I have bought more chanterelles and new potatoes, but am feeling a little scared after at least a dozen failed tries. Wish me luck. I have decided that if I can’t make my mom’s recipe, I will have to create one of my own. And hopefully it will be so good that my kids one day will want to recreate it that badly.
Chanterelles, by the way, have been a staple in my kitchen in July. Ok, “a staple” might be exaggerating it because a kilo costs twenty eight euro at the local market, but I did splurge three or four times. Apart from frying them with potatoes, I made a chanterelle omelet and chanterelles in sour cream sauce. By the way, can someone please explain to me why they cost 28 euro per kilo at the market, but 10 euro at the supermarket?
As in Russia people go mushroom- and berry-picking in summer — we essentially get our chanterelles free of charge — these prices made my eye twitch. Not that I can tell one mushroom from the next one, but my parents and grandmas are very much into walking in forest for hours in search of their future dinner. When I told my mom about the 28 euro thing she almost fell off the chair.
Fun fact: chanterelles are called lisichki in Russian which literally means “little foxes”, I guess because of their bright orange color.

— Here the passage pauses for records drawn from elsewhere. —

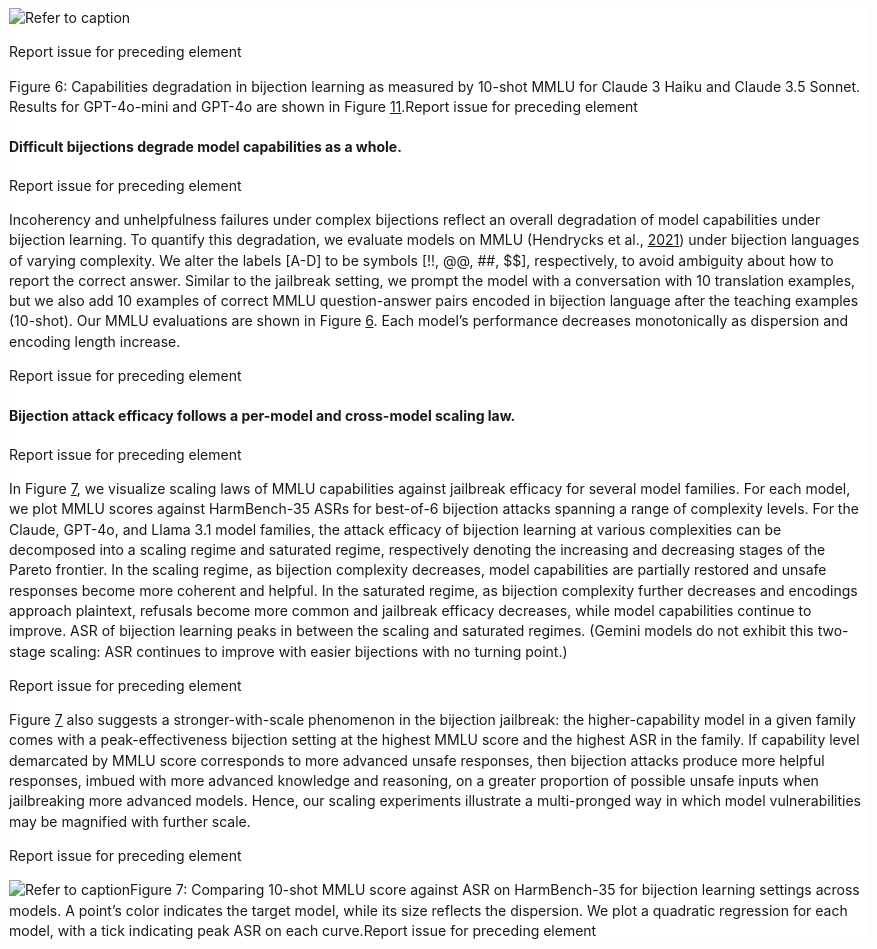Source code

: ![Refer to caption](https://arxiv.org/html/extracted/6050233/images/mmlu/legend.png)

Report issue for preceding element

Figure 6: Capabilities degradation in bijection learning as measured by 10-shot MMLU for Claude 3 Haiku and Claude 3.5 Sonnet. Results for GPT-4o-mini and GPT-4o are shown in Figure [11](https://arxiv.org/html/2410.01294v2#A5.F11 "Figure 11 ‣ Appendix E Additional MMLU results ‣ Endless Jailbreaks with Bijection Learning").Report issue for preceding element

#### Difficult bijections degrade model capabilities as a whole.

Report issue for preceding element

Incoherency and unhelpfulness failures under complex bijections reflect an overall degradation of model capabilities under bijection learning. To quantify this degradation, we evaluate models on MMLU (Hendrycks et al., [2021](https://arxiv.org/html/2410.01294v2#bib.bib14 "")) under bijection languages of varying complexity. We alter the labels \[A-D\] to be symbols \[!!, @@, ##, $$\], respectively, to avoid ambiguity about how to report the correct answer. Similar to the jailbreak setting, we prompt the model with a conversation with 10 translation examples, but we also add 10 examples of correct MMLU question-answer pairs encoded in bijection language after the teaching examples (10-shot). Our MMLU evaluations are shown in Figure [6](https://arxiv.org/html/2410.01294v2#S4.F6 "Figure 6 ‣ Weaker models fail to learn difficult bijections. ‣ 4 Bijection attacks are stronger with scale ‣ Endless Jailbreaks with Bijection Learning"). Each model’s performance decreases monotonically as dispersion and encoding length increase.

Report issue for preceding element

#### Bijection attack efficacy follows a per-model and cross-model scaling law.

Report issue for preceding element

In Figure [7](https://arxiv.org/html/2410.01294v2#S4.F7 "Figure 7 ‣ Bijection attack efficacy follows a per-model and cross-model scaling law. ‣ 4 Bijection attacks are stronger with scale ‣ Endless Jailbreaks with Bijection Learning"), we visualize scaling laws of MMLU capabilities against jailbreak efficacy for several model families. For each model, we plot MMLU scores against HarmBench-35 ASRs for best-of-6 bijection attacks spanning a range of complexity levels. For the Claude, GPT-4o, and Llama 3.1 model families, the attack efficacy of bijection learning at various complexities can be decomposed into a scaling regime and saturated regime, respectively denoting the increasing and decreasing stages of the Pareto frontier. In the scaling regime, as bijection complexity decreases, model capabilities are partially restored and unsafe responses become more coherent and helpful. In the saturated regime, as bijection complexity further decreases and encodings approach plaintext, refusals become more common and jailbreak efficacy decreases, while model capabilities continue to improve. ASR of bijection learning peaks in between the scaling and saturated regimes. (Gemini models do not exhibit this two-stage scaling: ASR continues to improve with easier bijections with no turning point.)

Report issue for preceding element

Figure [7](https://arxiv.org/html/2410.01294v2#S4.F7 "Figure 7 ‣ Bijection attack efficacy follows a per-model and cross-model scaling law. ‣ 4 Bijection attacks are stronger with scale ‣ Endless Jailbreaks with Bijection Learning") also suggests a stronger-with-scale phenomenon in the bijection jailbreak: the higher-capability model in a given family comes with a peak-effectiveness bijection setting at the highest MMLU score and the highest ASR in the family. If capability level demarcated by MMLU score corresponds to more advanced unsafe responses, then bijection attacks produce more helpful responses, imbued with more advanced knowledge and reasoning, on a greater proportion of possible unsafe inputs when jailbreaking more advanced models. Hence, our scaling experiments illustrate a multi-pronged way in which model vulnerabilities may be magnified with further scale.

Report issue for preceding element

![Refer to caption](https://arxiv.org/html/extracted/6050233/images/scaling-law.png)Figure 7: Comparing 10-shot MMLU score against ASR on HarmBench-35 for bijection learning settings across models. A point’s color indicates the target model, while its size reflects the dispersion. We plot a quadratic regression for each model, with a tick indicating peak ASR on each curve.Report issue for preceding element
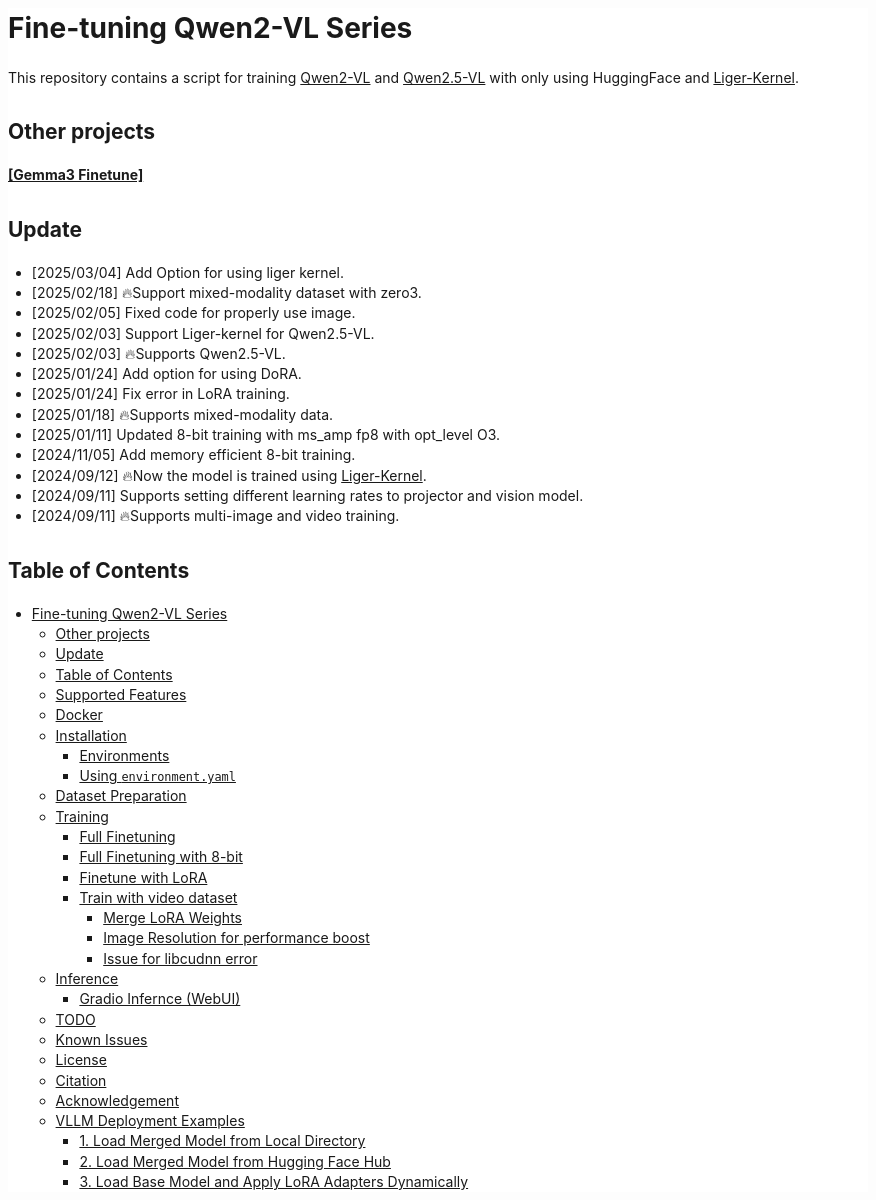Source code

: # Fine-tuning Qwen2-VL Series

This repository contains a script for training [Qwen2-VL](https://huggingface.co/Qwen/Qwen2-VL-7B-Instruct) and [Qwen2.5-VL](https://huggingface.co/Qwen/Qwen2.5-VL-7B-Instruct) with only using HuggingFace and [Liger-Kernel](https://github.com/linkedin/Liger-Kernel).

## Other projects

**[[Gemma3 Finetune]](https://github.com/2U1/Gemma3-Finetune)**

## Update

- [2025/03/04] Add Option for using liger kernel.
- [2025/02/18] 🔥Support mixed-modality dataset with zero3.
- [2025/02/05] Fixed code for properly use image.
- [2025/02/03] Support Liger-kernel for Qwen2.5-VL.
- [2025/02/03] 🔥Supports Qwen2.5-VL.
- [2025/01/24] Add option for using DoRA.
- [2025/01/24] Fix error in LoRA training.
- [2025/01/18] 🔥Supports mixed-modality data.
- [2025/01/11] Updated 8-bit training with ms_amp fp8 with opt_level O3.
- [2024/11/05] Add memory efficient 8-bit training.
- [2024/09/12] 🔥Now the model is trained using [Liger-Kernel](https://github.com/linkedin/Liger-Kernel).
- [2024/09/11] Supports setting different learning rates to projector and vision model.
- [2024/09/11] 🔥Supports multi-image and video training.

## Table of Contents

- [Fine-tuning Qwen2-VL Series](#fine-tuning-qwen2-vl-series)
  - [Other projects](#other-projects)
  - [Update](#update)
  - [Table of Contents](#table-of-contents)
  - [Supported Features](#supported-features)
  - [Docker](#docker)
  - [Installation](#installation)
    - [Environments](#environments)
    - [Using `environment.yaml`](#using-environmentyaml)
  - [Dataset Preparation](#dataset-preparation)
  - [Training](#training)
    - [Full Finetuning](#full-finetuning)
    - [Full Finetuning with 8-bit](#full-finetuning-with-8-bit)
    - [Finetune with LoRA](#finetune-with-lora)
    - [Train with video dataset](#train-with-video-dataset)
      - [Merge LoRA Weights](#merge-lora-weights)
      - [Image Resolution for performance boost](#image-resolution-for-performance-boost)
      - [Issue for libcudnn error](#issue-for-libcudnn-error)
  - [Inference](#inference)
    - [Gradio Infernce (WebUI)](#gradio-infernce-webui)
  - [TODO](#todo)
  - [Known Issues](#known-issues)
  - [License](#license)
  - [Citation](#citation)
  - [Acknowledgement](#acknowledgement)
  - [VLLM Deployment Examples](#vllm-deployment-examples)
    - [1. Load Merged Model from Local Directory](#1-load-merged-model-from-local-directory)
    - [2. Load Merged Model from Hugging Face Hub](#2-load-merged-model-from-hugging-face-hub)
    - [3. Load Base Model and Apply LoRA Adapters Dynamically](#3-load-base-model-and-apply-lora-adapters-dynamically)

The never-have-I-tried-or-cooked ingredient of July was kohlrabi. Although it was never my intention to make this an official thing, in May I happened to use rhubarb in my kitchen for the first time. In June, it was fennel. In July, I grabbed a kohlrabi at the supermarket without the slightest idea what to make of it.
I ended up simply grating it and mixing with sour cream, salt and black pepper. Turned out, it tastes like turnip and is in fact referred to as German turnip. So not a completely new taste to me, but at least now I am not afraid of it anymore.
Finally, I made a cherry sumac pancake by Cardamom and Tea. Kathryn is my fellow Saveur Blog Awards finalist and winner who writes about Assyrian food. I baked it right on my birthday which means I had a birthday pancake in place of a birthday cake. Reminds me of the birthday flan Monica made for Rachel (if you know you know).
We have both sweet and sour cherries in abundance right now. Sweet ones disappear within a few hours after my market trips. Sour ones lie around longer and eventually make it into baked goodies.
A big bowl of sweet cherries is what late summer is all about, in my opinion. That and a bright red sugary watermelon of which I am planning to eat a few dozen in August. Watermelons might not grow in Germany, but that is not going to stop me. My French peaches were delicious, after all. And if you were wondering about the fate of that peach galette, I am happy to report that half of it is gone. I did it. Nobody helped.